_What this task involves:_ Give the listing again character for character, but drop the images.

_Data provided:_
Segment Open
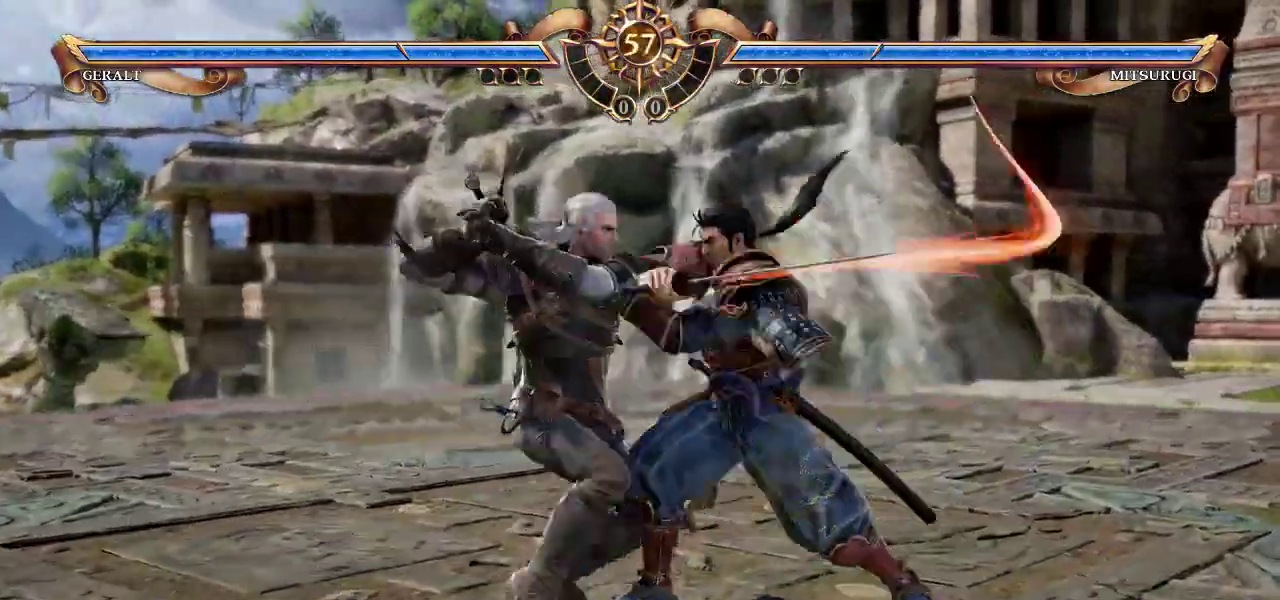
{"buttons": ["CROSS"], "left_stick": "center", "events": [[50, "left_stick", "center"], [83, "CROSS", "down"]]}
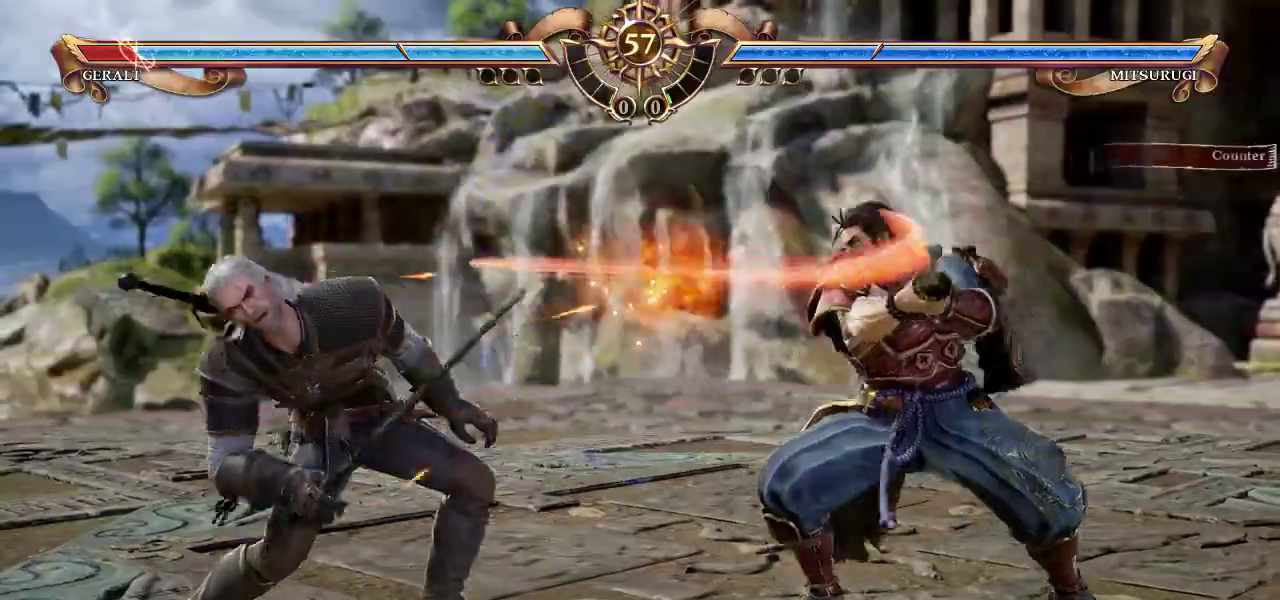
{"buttons": [], "left_stick": "center", "events": [[150, "CROSS", "up"], [167, "left_stick", "down"], [217, "SQUARE", "down"], [317, "SQUARE", "up"], [500, "left_stick", "center"]]}
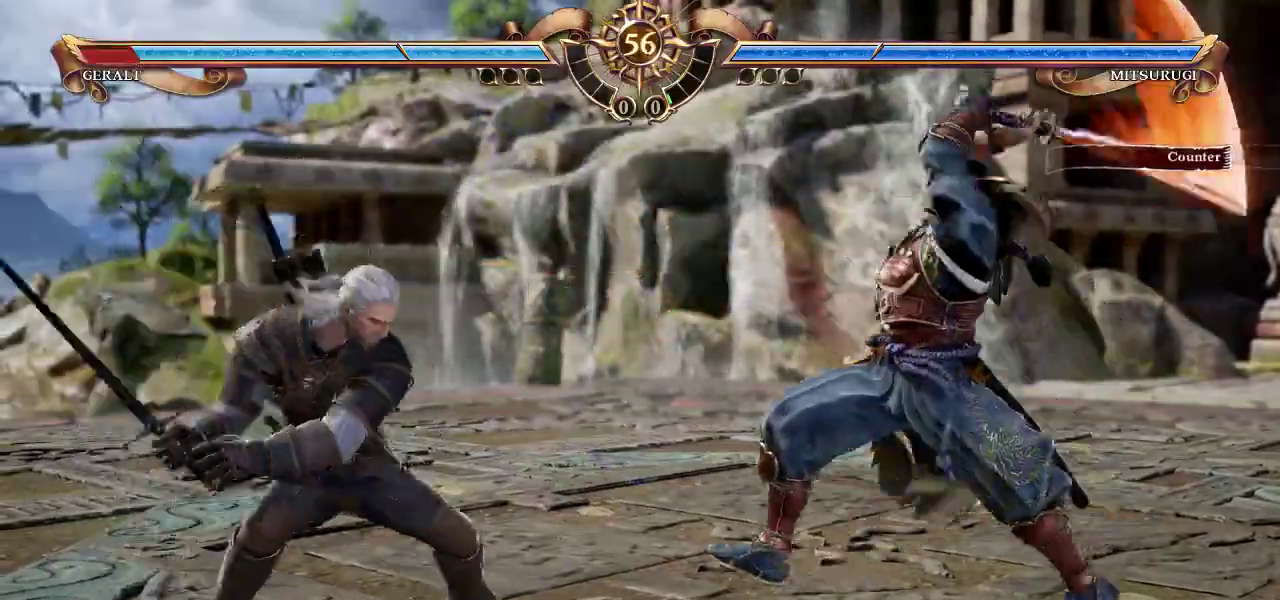
{"buttons": ["CROSS"], "left_stick": "center", "events": [[33, "CROSS", "down"]]}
Segment Closed
_Task solution:_
{"buttons": ["CROSS"], "left_stick": "center", "events": [[50, "left_stick", "center"], [83, "CROSS", "down"]]}
{"buttons": [], "left_stick": "center", "events": [[150, "CROSS", "up"], [167, "left_stick", "down"], [217, "SQUARE", "down"], [317, "SQUARE", "up"], [500, "left_stick", "center"]]}
{"buttons": ["CROSS"], "left_stick": "center", "events": [[33, "CROSS", "down"]]}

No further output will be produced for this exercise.